Le nouveau spectacle sera lancé au village de Saint-Élie-de-Caxton, là où Fred Pellerin puise son inspiration. La petite bourgade bien tranquille de 1706 habitants a été littéralement mise sur la carte, depuis que le conteur a commencé à relater les petites et grandes aventures de ses personnages.
L'été dernier, près de 10 000 visiteurs se sont promenés à pied et à vélo dans le village, écouteurs sur les oreilles, pour une exploration audioguidée des lieux. L'expérience est répétée cette année. «On a ajouté une quarantaine de capsules. En tout, on a 2h30 de matériel qui parle des données architecturales, sociologiques et fantastiques du village. Une cinquantaine de voix ont participé à l'enregistrement», indique Fred Pellerin.
Un restaurant s'est ouvert dans le presbytère ainsi qu'une boutique d'artisanat. Pas de quoi troubler la légendaire tranquillité locale, estime le conteur. «C'est soft comme tourisme. De temps en temps, on entend rire des gens devant chez soi. On privilégie l'achat très local.»
Autre expérience: Fred Pellerin est passé facilement du conte à l'écriture de scénario avec Babine, l'adaptation pour le cinéma de son deuxième conte,Il faut prendre le taureau par les contes. Le film, réalisé par Luc Picard, sortira en salles en novembre prochain. «J'ai appris à structurer mon écriture différemment. Le cinéma te donne l'occasion de travailler avec beaucoup de créateurs: costumiers, accessoiristes, etc. Ton univers s'en retrouve déployé.»

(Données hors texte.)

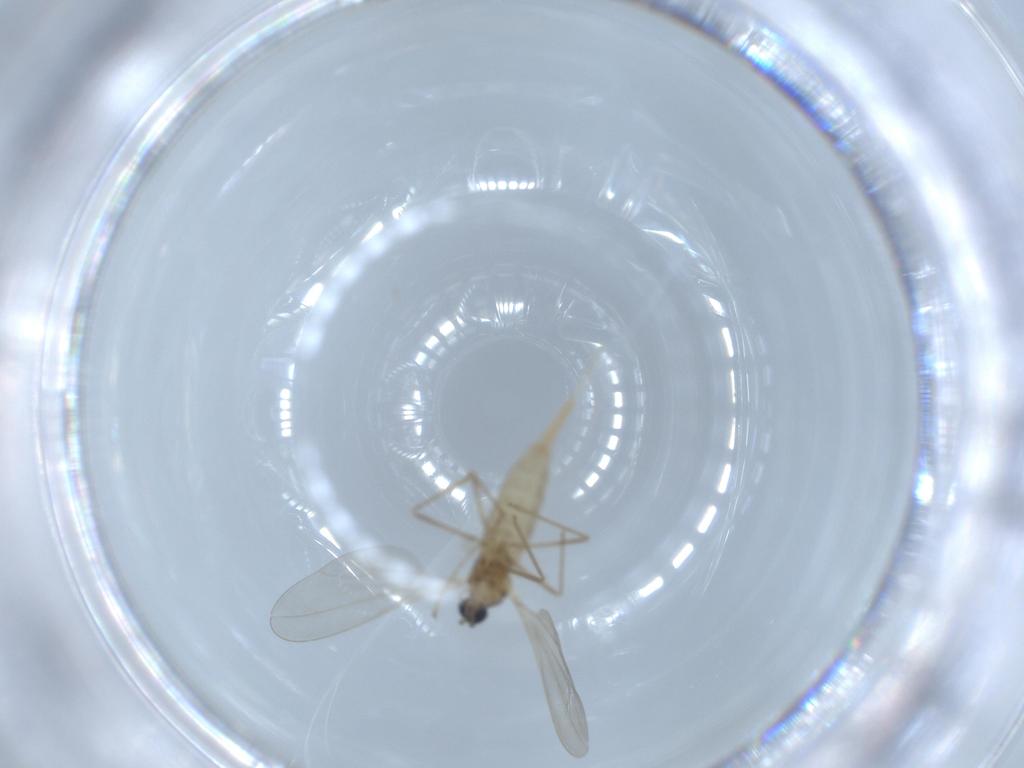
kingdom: Animalia
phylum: Arthropoda
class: Insecta
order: Diptera
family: Cecidomyiidae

Propos recueillis par Carole le Hirez
Pour manger... Le Petit Extra, sur Ontario, pas loin de Papineau... Du délicieux! Et encore plus si vous donnez un coup de fil avant d'arriver, pour voir s'ils servent du magret de canard avec la sauce aux petits fruits ce soir-là!
Pour flâner... Flâner? Quand je passe à Montréal, j'y flâne jamais. Ou si peu. Comme j'y vais pas souvent, on me tricote les horaires pleins de rencontres à chaque passage et ça me laisse pas de place à m'user les semelles en ville!
Pour sortir... Quand je sors à Montréal, c'est souvent pour aller voir des spectacles... Et je vais où? Au Nouveau Monde, à la Place des Z'arts, au Club Soda, au Sergent Recruteur, au Lion d'Or, et encore....
À lire ou le meilleur endroit pour lire... Je ne lis pas dans le brouhaha de la ville. Pour moi, tout ce monde, ces bruits, c'est trop de stimulage en même temps. Le mieux, c'est encore de faire semblant de. À se poster dans un parc ou un trottoir passant, sur un banc ou au pied d'un arbre, et de lire au-dessus du livre, dans tout ce monde qui passe, qui cherche, qui jase, qui chiâle, qui s'aime, qui rit, qui court, qui klaxonne, qui hésite, qui repasse...
À découvrir (un secret bien gardé).. Je sais pas si c'est un secret, mais l'Auberge La Fontaine, si on veut bien dormir dans l'ambiance d'être chez soi, ça reste une adresse sûre.
À fuir... L'autoroute 40 en sortie de la ville, vers l'est, entre 15 h 30 et 17 h 30.